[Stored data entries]
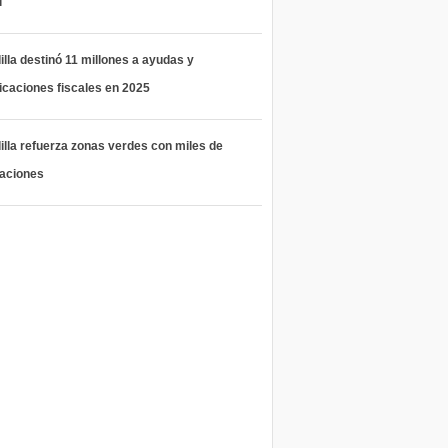
l
lla destinó 11 millones a ayudas y
icaciones fiscales en 2025
lla refuerza zonas verdes con miles de
taciones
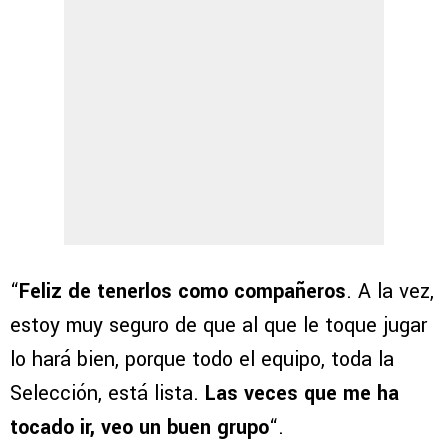
“
Feliz de tenerlos como compañeros
. A la vez,
estoy muy seguro de que al que le toque jugar
lo hará bien, porque todo el equipo, toda la
Selección, está lista.
Las veces que me ha
tocado ir, veo un buen grupo
“.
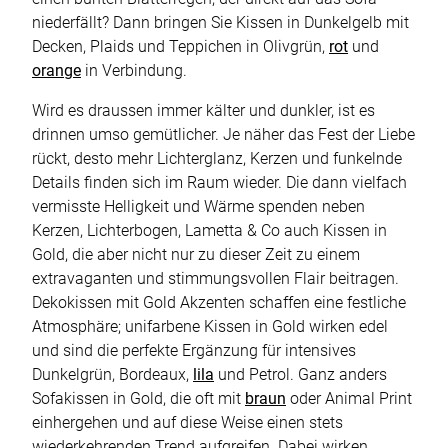
niederfällt? Dann bringen Sie Kissen in Dunkelgelb mit
Decken, Plaids und Teppichen in Olivgrün,
rot
und
orange
in Verbindung.
Wird es draussen immer kälter und dunkler, ist es
drinnen umso gemütlicher. Je näher das Fest der Liebe
rückt, desto mehr Lichterglanz, Kerzen und funkelnde
Details finden sich im Raum wieder. Die dann vielfach
vermisste Helligkeit und Wärme spenden neben
Kerzen, Lichterbogen, Lametta & Co auch Kissen in
Gold, die aber nicht nur zu dieser Zeit zu einem
extravaganten und stimmungsvollen Flair beitragen.
Dekokissen mit Gold Akzenten schaffen eine festliche
Atmosphäre; unifarbene Kissen in Gold wirken edel
und sind die perfekte Ergänzung für intensives
Dunkelgrün, Bordeaux,
lila
und Petrol. Ganz anders
Sofakissen in Gold, die oft mit
braun
oder Animal Print
einhergehen und auf diese Weise einen stets
wiederkehrenden Trend aufgreifen. Dabei wirken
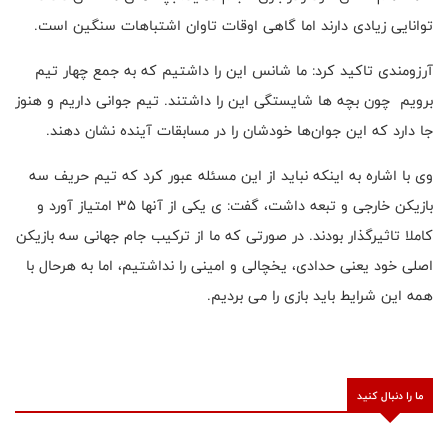
توانایی زیادی دارند اما گاهی اوقات تاوان اشتباهات سنگین است.
آرزومندی تاکید کرد: ما شانس این را داشتیم که به جمع چهار تیم
برویم چون بچه ها شایستگی این را داشتند. تیم جوانی داریم و هنوز
جا دارد که این جوان‌ها خودشان را در مسابقات آینده نشان دهند.
وی با اشاره به اینکه نباید از این مسئله عبور کرد که تیم حریف سه
بازیکن خارجی و تبعه داشت، گفت: ی یکی از آنها ۳۵ امتیاز آورد و
کاملا تاثیرگذار بودند. در صورتی که ما از ترکیب جام جهانی سه بازیکن
اصلی خود یعنی حدادی، یخچالی و امینی را نداشتیم، اما به هرحال با
همه این شرایط باید بازی را می بردیم.
ما را دنبال کنید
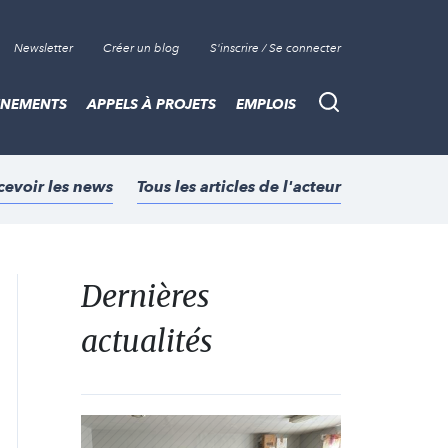
Newsletter
Créer un blog
S'inscrire / Se connecter
ÈNEMENTS
APPELS À PROJETS
EMPLOIS
Recherche
cevoir les news
Tous les articles de l'acteur
Dernières
actualités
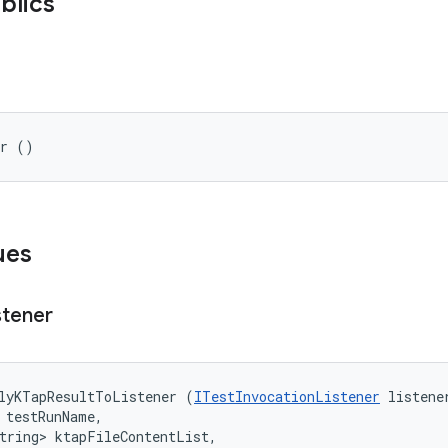
blics
er ()
ues
stener
lyKTapResultToListener (
ITestInvocationListener
 listener
 testRunName, 

tring> ktapFileContentList, 
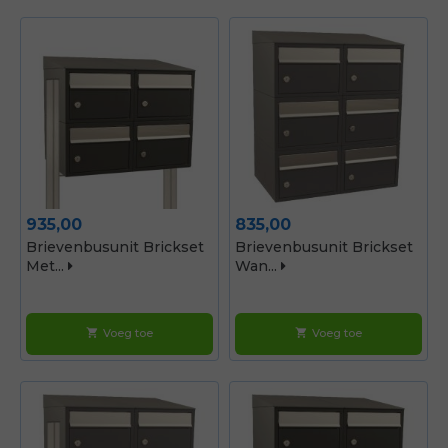
Prijs
Prijs
935,00
835,00
Brievenbusunit Brickset
Brievenbusunit Brickset
Met...
Wan...
Voeg toe
Voeg toe
shopping_cart
shopping_cart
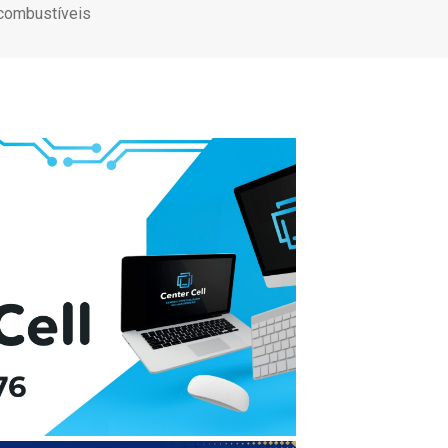
 combustíveis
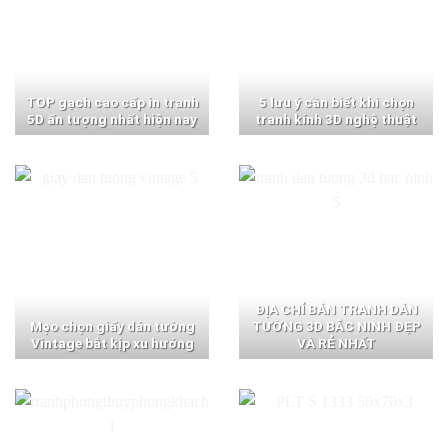
TOP gạch cao cấp in tranh
5 lưu ý cần biết khi chọn
5D ấn tượng nhất hiện nay
tranh kính 3D nghệ thuật
ĐỊA CHỈ BÁN TRANH DÁN
Mẹo chọn giấy dán tường
TƯỜNG 3D BẮC NINH ĐẸP
Vintage bắt kịp xu hướng
VÀ RẺ NHẤT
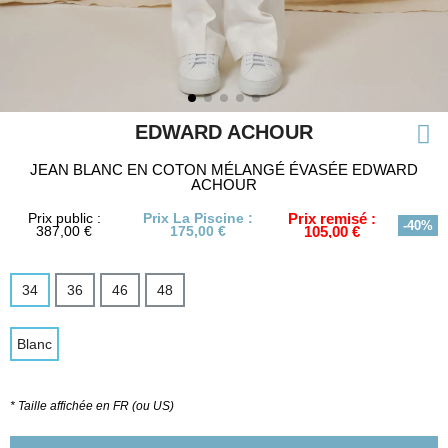
EDWARD ACHOUR
JEAN BLANC EN COTON MÉLANGÉ ÉVASÉE EDWARD
ACHOUR
Prix public :
Prix La Piscine :
Prix remisé :
-40%
387,00 €
175,00 €
105,00 €
34
36
46
48
Blanc
* Taille affichée en FR (ou US)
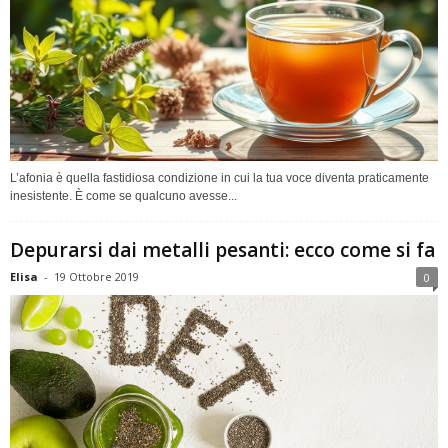
L’afonia è quella fastidiosa condizione in cui la tua voce diventa praticamente
inesistente. È come se qualcuno avesse...
Depurarsi dai metalli pesanti: ecco come si fa
Elisa
-
19 Ottobre 2019
0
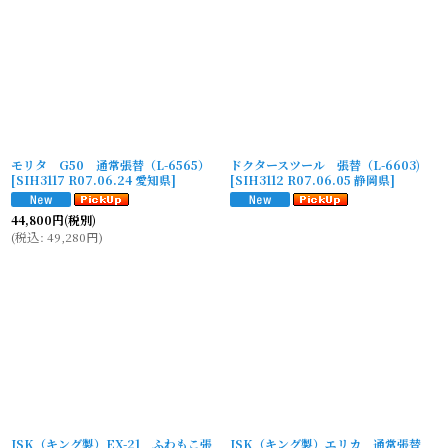
モリタ G50 通常張替（L-6565）
ドクタースツール 張替（L-6603)
[
SIH3117 R07.06.24 愛知県
]
[
SIH3112 R07.06.05 静岡県
]
44,800
円
(税別)
(
税込
:
49,280
円
)
ISK（キング製）EX-21 ふわもこ張
ISK（キング製）エリカ 通常張替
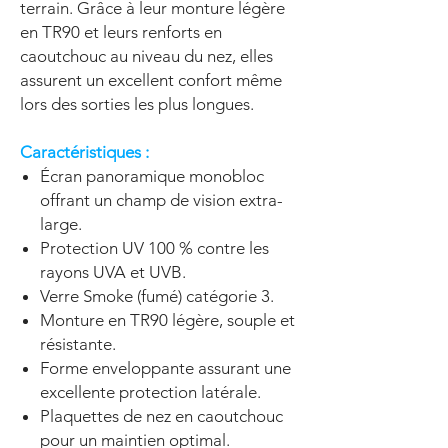
terrain. Grâce à leur monture légère
en TR90 et leurs renforts en
caoutchouc au niveau du nez, elles
assurent un excellent confort même
lors des sorties les plus longues.
Caractéristiques :
Écran panoramique monobloc
offrant un champ de vision extra-
large.
Protection UV 100 % contre les
rayons UVA et UVB.
Verre Smoke (fumé) catégorie 3.
Monture en TR90 légère, souple et
résistante.
Forme enveloppante assurant une
excellente protection latérale.
Plaquettes de nez en caoutchouc
pour un maintien optimal.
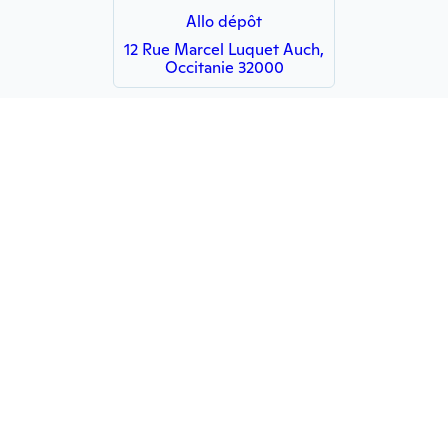
Allo dépôt
12 Rue Marcel Luquet Auch,
Occitanie 32000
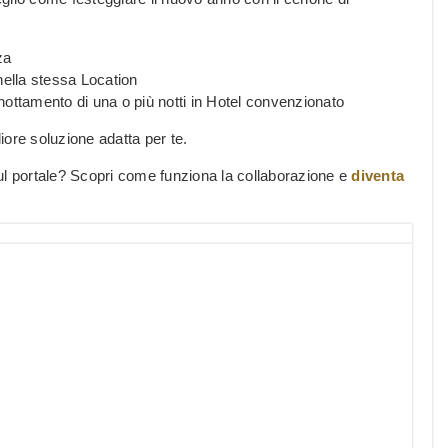
za
nella stessa Location
ottamento di una o più notti in Hotel convenzionato
liore soluzione adatta per te.
ul portale? Scopri come funziona la collaborazione e
diventa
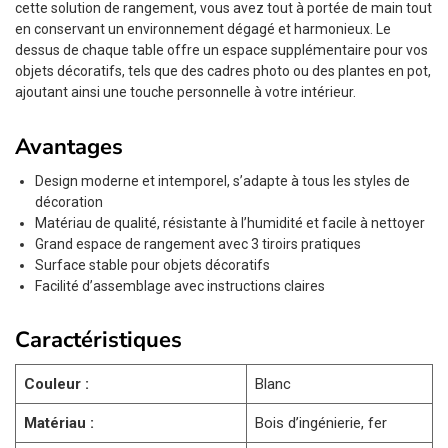
cette solution de rangement, vous avez tout à portée de main tout
en conservant un environnement dégagé et harmonieux. Le
dessus de chaque table offre un espace supplémentaire pour vos
objets décoratifs, tels que des cadres photo ou des plantes en pot,
ajoutant ainsi une touche personnelle à votre intérieur.
Avantages
Design moderne et intemporel, s’adapte à tous les styles de
décoration
Matériau de qualité, résistante à l’humidité et facile à nettoyer
Grand espace de rangement avec 3 tiroirs pratiques
Surface stable pour objets décoratifs
Facilité d’assemblage avec instructions claires
Caractéristiques
Couleur :
Blanc
Matériau :
Bois d’ingénierie, fer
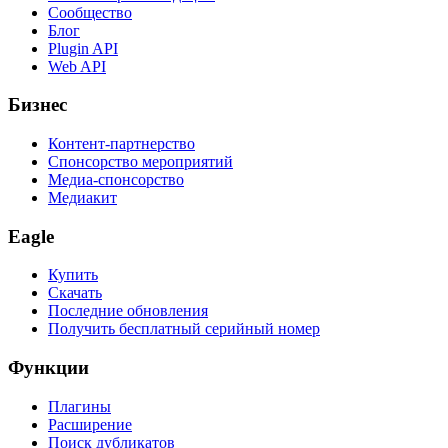
Сообщество
Блог
Plugin API
Web API
Бизнес
Контент-партнерство
Спонсорство мероприятий
Медиа-спонсорство
Медиакит
Eagle
Купить
Скачать
Последние обновления
Получить бесплатный серийный номер
Функции
Плагины
Расширение
Поиск дубликатов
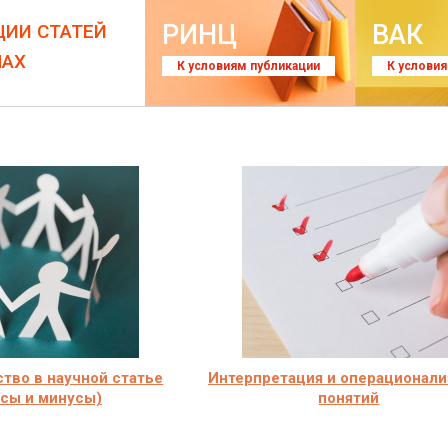
РИНЦ
ВАК
ЦИИ СТАТЕЙ
ЛАХ
К условиям публикации
К услови
тво в научной статье
Интерпретация и операционали
сы и минусы)
понятий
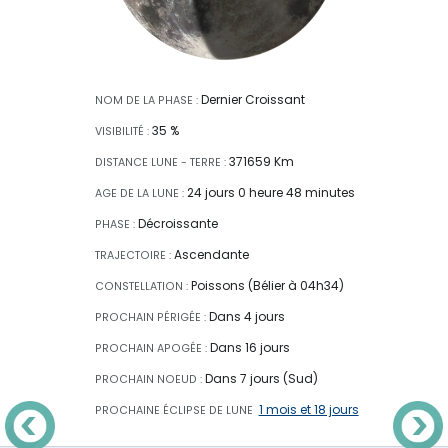
Dernier Croissant
NOM DE LA PHASE :
35 %
VISIBILITÉ :
371659 Km
DISTANCE LUNE - TERRE :
24 jours 0 heure 48 minutes
AGE DE LA LUNE :
Décroissante
PHASE :
Ascendante
TRAJECTOIRE :
Poissons (Bélier à 04h34)
CONSTELLATION :
Dans 4 jours
PROCHAIN PÉRIGÉE :
Dans 16 jours
PROCHAIN APOGÉE :
Dans 7 jours (Sud)
PROCHAIN NOEUD :
1 mois et 18 jours
PROCHAINE ÉCLIPSE
DE LUNE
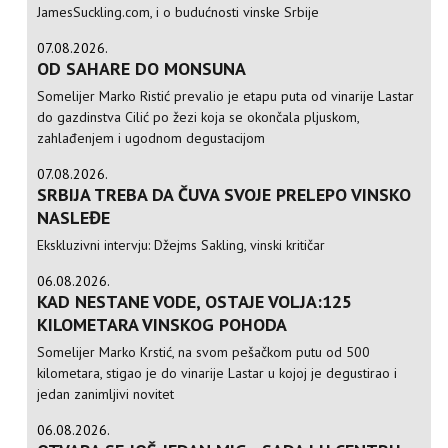
JamesSuckling.com, i o budućnosti vinske Srbije
07.08.2026.
OD SAHARE DO MONSUNA
Somelijer Marko Ristić prevalio je etapu puta od vinarije Lastar
do gazdinstva Cilić po žezi koja se okončala pljuskom,
zahlađenjem i ugodnom degustacijom
07.08.2026.
SRBIJA TREBA DA ČUVA SVOJE PRELEPO VINSKO
NASLEĐE
Ekskluzivni intervju: Džejms Sakling, vinski kritičar
06.08.2026.
KAD NESTANE VODE, OSTAJE VOLJA:125
KILOMETARA VINSKOG POHODA
Somelijer Marko Krstić, na svom pešačkom putu od 500
kilometara, stigao je do vinarije Lastar u kojoj je degustirao i
jedan zanimljivi novitet
06.08.2026.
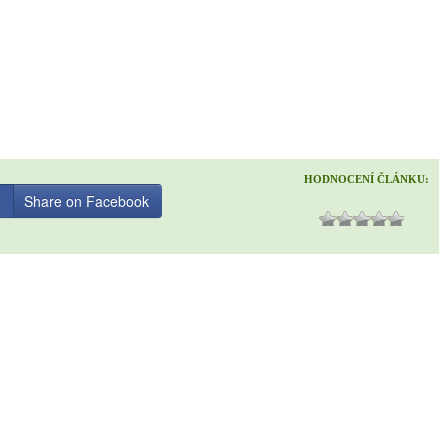
HODNOCENÍ ČLÁNKU:
Share on Facebook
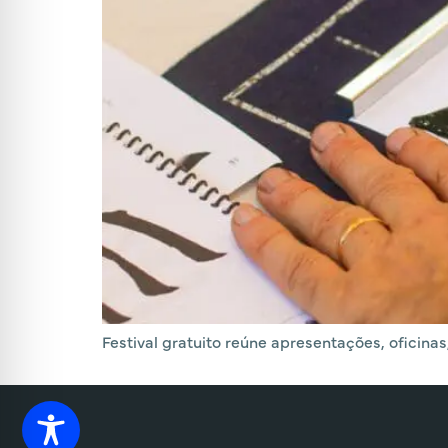
Festival gratuito reúne apresentações, oficinas,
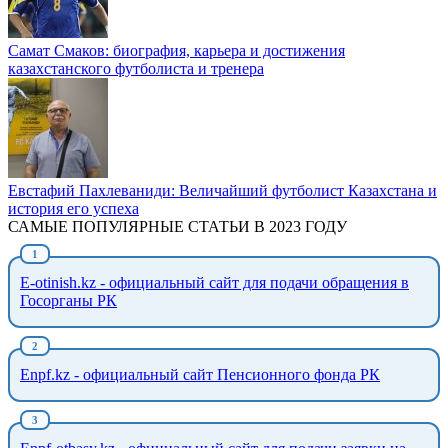
Самат Смаков: биография, карьера и достижения
казахстанского футболиста и тренера
Евстафий Пахлеваниди: Величайший футболист Казахстана и
история его успеха
САМЫЕ ПОПУЛЯРНЫЕ СТАТЬИ В 2023 ГОДУ
E-otinish.kz - официальный сайт для подачи обращения в
Госорганы РК
Enpf.kz - официальный сайт Пенсионного фонда РК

• _Exercise directions_
Copy the entries from the line holding "Dernier Croissant" through the end of the entries, both included, swapping "Somelijer" for "Sommelier" and leaving everything else unchanged. Omit the pictures from your answer.

• _Solution below_
Dernier Croissant
NOM DE LA PHASE :
35 %
VISIBILITÉ :
371659 Km
DISTANCE LUNE - TERRE :
24 jours 0 heure 48 minutes
AGE DE LA LUNE :
Décroissante
PHASE :
Ascendante
TRAJECTOIRE :
Poissons (Bélier à 04h34)
CONSTELLATION :
Dans 4 jours
PROCHAIN PÉRIGÉE :
Dans 16 jours
PROCHAIN APOGÉE :
Dans 7 jours (Sud)
PROCHAIN NOEUD :
1 mois et 18 jours
PROCHAINE ÉCLIPSE
DE LUNE
JamesSuckling.com, i o budućnosti vinske Srbije
07.08.2026.
OD SAHARE DO MONSUNA
Sommelier Marko Ristić prevalio je etapu puta od vinarije Lastar
do gazdinstva Cilić po žezi koja se okončala pljuskom,
zahlađenjem i ugodnom degustacijom
07.08.2026.
SRBIJA TREBA DA ČUVA SVOJE PRELEPO VINSKO
NASLEĐE
Ekskluzivni intervju: Džejms Sakling, vinski kritičar
06.08.2026.
KAD NESTANE VODE, OSTAJE VOLJA:125
KILOMETARA VINSKOG POHODA
Sommelier Marko Krstić, na svom pešačkom putu od 500
kilometara, stigao je do vinarije Lastar u kojoj je degustirao i
jedan zanimljivi novitet
06.08.2026.
HODNOCENÍ ČLÁNKU:
Share on Facebook
Festival gratuito reúne apresentações, oficinas,
Самат Смаков: биография, карьера и достижения
казахстанского футболиста и тренера
Евстафий Пахлеваниди: Величайший футболист Казахстана и
история его успеха
САМЫЕ ПОПУЛЯРНЫЕ СТАТЬИ В 2023 ГОДУ
E-otinish.kz - официальный сайт для подачи обращения в
Госорганы РК
Enpf.kz - официальный сайт Пенсионного фонда РК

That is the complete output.